Sou um excelente leitor de segundos sentidos nas frases. Modestamente.
Por exemplo, dizem-me que no meu romance «há páginas» muitíssmo bem escritas, do melhor que se fez nos últimos anos em literatura portuguesa, e eu, neste aparente elogio, leio: «As outras páginas, infelizmente, é que são fracotas!»
A propósito de algumas ideias em que me aventurava, quando era professor dos liceus, disseram: «Ah, sim, lá nisso o Gil é uma verdadeira máquina de ideias». E eu prendi-me ao «lá nisso», que significa: «O pior é», uma vez mais, estão a ver o mecanismo?, «o pior é no resto, nisso ele safa-se!»

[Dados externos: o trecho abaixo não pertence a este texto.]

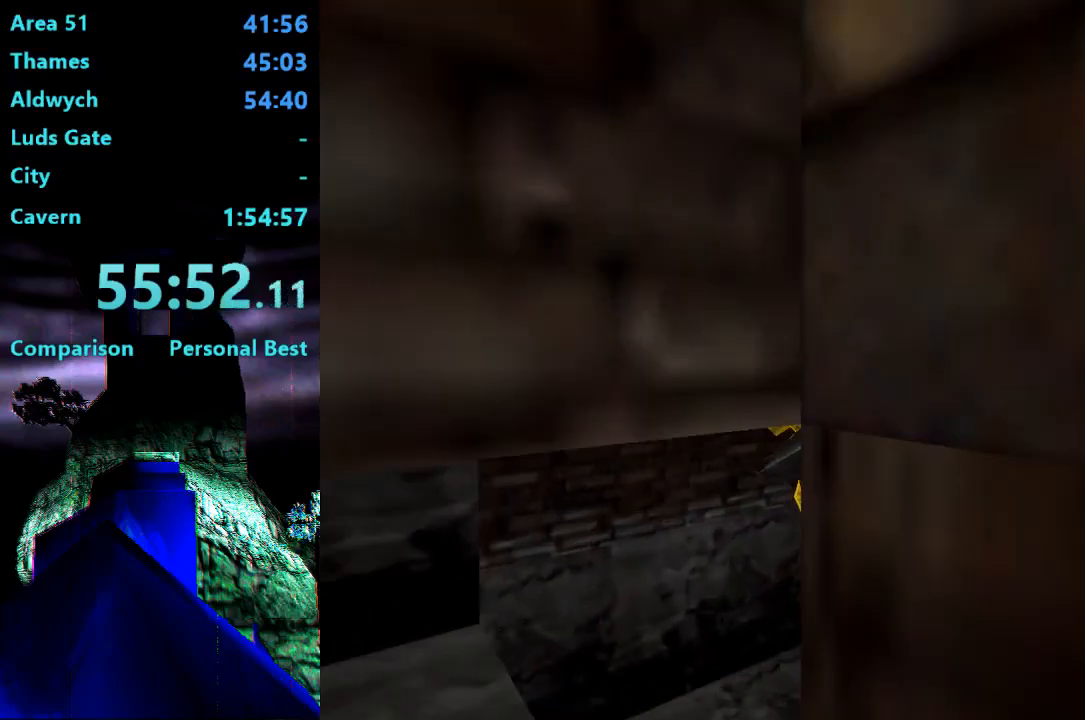
{"buttons": ["DPAD_RIGHT"], "right_stick": "center", "events": []}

Dizem-me «acho que sim» e eu detecto a incerteza desta afirmação. A falta de convicção.
Dizem-me «deixa-me pensar», e eu entendo o tempo necessário para se embrulhar a verdade em palavras que me não firam de mais. E por aí fora...
Se eu fosse polícia, seria um sucesso. Daqueles capazes de apanhar os assassinos nas entrelinhas, nos «lá nisso», nos «acho que». Como o Lightman é bom a compreender expressões faciais, sou eu bom a apreender os lapsus linguae, os deslizes, as ironias, os sinais dados pelas palavras deslocadas, desajustadas, reveladoras.
O problema é que não sou polícia. E, nesse caso, torno-me simplesmente um neurótico. Um dos mais chatos, portanto.